Doch vernünftige Planung wird an Ergebnissen gemessen. Wenn Frimpong sich einfindet, Kerkez sich steigert und Bradley planmäßig zurückkehrt, wird Liverpools Zurückhaltung klug wirken. Wenn die defensiven Probleme jedoch bestehen bleiben und der Kader weiter überstrapaziert wird, wird sich der Klub Fragen gefallen lassen müssen, ob aus Vorsicht unnötiges Risiko geworden ist. Vorerst bleibt diese Entscheidung einer der interessanteren Prüfsteine für Liverpools Rekrutierungsmodell unter dem neuen Cheftrainer.

Unsere Sicht

Aus Sicht eines Liverpool-Anhängers ist das einer dieser Berichte, die auf dem Papier Sinn ergeben und trotzdem viele nervös zurücklassen. Man kann die Logik verstehen, keinen neuen Außenverteidiger zu verpflichten, wenn der Klub wirklich glaubt, dass Conor Bradley stark zurückkommen und ein wichtiger Teil der Zukunft bleiben wird. Kein Fan möchte sehen, dass einem talentierten jungen Spieler wegen eines Panikkaufs der Weg versperrt wird.
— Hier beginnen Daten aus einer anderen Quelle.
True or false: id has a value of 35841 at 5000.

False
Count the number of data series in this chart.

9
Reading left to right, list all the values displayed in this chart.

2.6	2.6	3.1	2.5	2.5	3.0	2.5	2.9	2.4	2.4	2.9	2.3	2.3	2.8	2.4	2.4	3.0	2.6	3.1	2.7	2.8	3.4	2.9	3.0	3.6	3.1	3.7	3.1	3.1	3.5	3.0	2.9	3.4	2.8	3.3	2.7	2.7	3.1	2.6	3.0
Gleichzeitig sehen die Anhänger, was jetzt passiert, und nicht nur, was in sechs Monaten ordentlich aussehen könnte. Frimpong hatte schwierige Momente, und obwohl er nach vorne viel anbietet, gibt es klar das Gefühl, dass von ihm eine Aufgabe verlangt wird, die nicht vollständig zu seinem natürlichen Spiel passt. Auch Kerkez wirkt wie ein Spieler, der Zeit braucht, und Liverpool bekommt nicht immer den Luxus von Geduld, wenn Ergebnisse und Leistungen jede Woche unter der Lupe stehen.

Iraolas Coaching ist vermutlich der größte Grund für Optimismus. Wenn jemand die Struktur verbessern, Rollen schärfen und das Selbstvertrauen heben kann, dann der Cheftrainer. Trotzdem werden sich viele Fans weiter fragen, ob der Klub sich nicht um einen Spieler zu knapp aufgestellt hat. Die Strategie mag vernünftig sein, aber auch vernünftige Entscheidungen können Folgen haben, wenn Verletzungen, Form oder die Belastung durch den Spielplan die Lücken offenlegen.

Dieser Artikel wurde mithilfe künstlicher Intelligenz ins Deutsche übersetzt. Die Originalversion auf 🏴󠁧󠁢󠁥󠁮󠁧󠁿 kannst du hier lesen.